(Stored data entries)
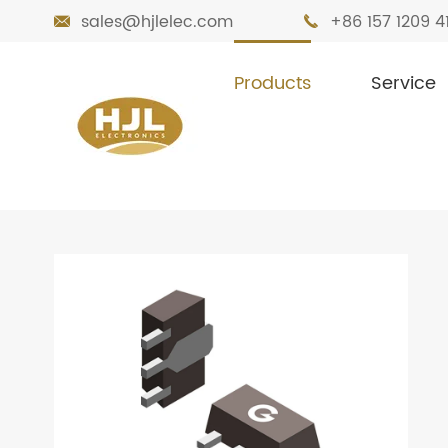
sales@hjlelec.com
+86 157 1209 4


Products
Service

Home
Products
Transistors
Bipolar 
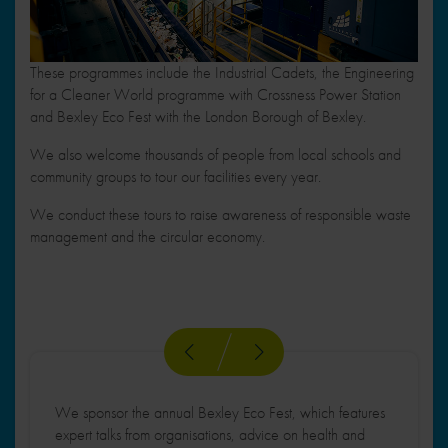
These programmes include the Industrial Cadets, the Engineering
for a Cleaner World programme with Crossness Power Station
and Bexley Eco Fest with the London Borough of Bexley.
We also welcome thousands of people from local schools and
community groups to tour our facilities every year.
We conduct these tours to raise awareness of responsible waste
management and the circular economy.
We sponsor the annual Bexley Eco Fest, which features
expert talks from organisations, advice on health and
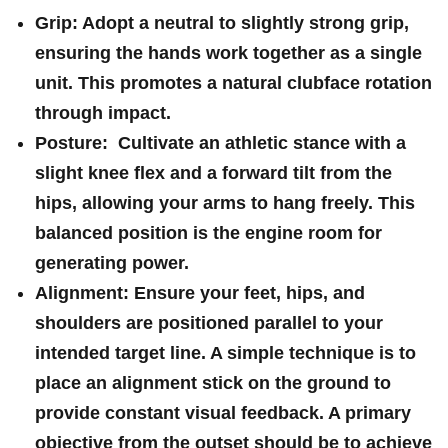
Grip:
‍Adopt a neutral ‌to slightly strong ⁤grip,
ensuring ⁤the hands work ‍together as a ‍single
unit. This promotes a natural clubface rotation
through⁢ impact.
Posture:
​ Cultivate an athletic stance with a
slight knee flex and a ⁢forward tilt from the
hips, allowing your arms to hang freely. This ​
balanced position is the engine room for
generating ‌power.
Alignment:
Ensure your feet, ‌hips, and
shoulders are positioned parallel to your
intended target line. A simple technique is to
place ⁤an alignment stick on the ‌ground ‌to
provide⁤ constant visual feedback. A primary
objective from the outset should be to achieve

==

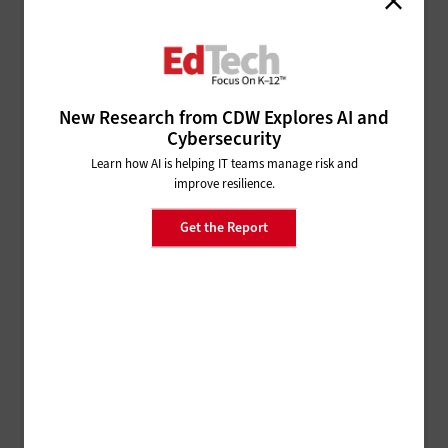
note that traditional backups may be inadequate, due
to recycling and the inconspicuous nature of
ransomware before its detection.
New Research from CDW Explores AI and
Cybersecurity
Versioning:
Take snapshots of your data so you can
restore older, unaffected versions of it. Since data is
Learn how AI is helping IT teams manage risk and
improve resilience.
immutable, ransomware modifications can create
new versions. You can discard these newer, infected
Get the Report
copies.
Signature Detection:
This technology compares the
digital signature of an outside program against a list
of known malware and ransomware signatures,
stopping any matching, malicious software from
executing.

# TASK OBJECTIVE:
Format the lines from the one containing "These programmes include" to the one containing "expert talks from", inclusive, as a numbered list, omitting any blank lines.

# ANSWER BOX:
1. These programmes include the Industrial Cadets, the Engineering
2. for a Cleaner World programme with Crossness Power Station
3. and Bexley Eco Fest with the London Borough of Bexley.
4. We also welcome thousands of people from local schools and
5. community groups to tour our facilities every year.
6. We conduct these tours to raise awareness of responsible waste
7. management and the circular economy.
8. We sponsor the annual Bexley Eco Fest, which features
9. expert talks from organisations, advice on health and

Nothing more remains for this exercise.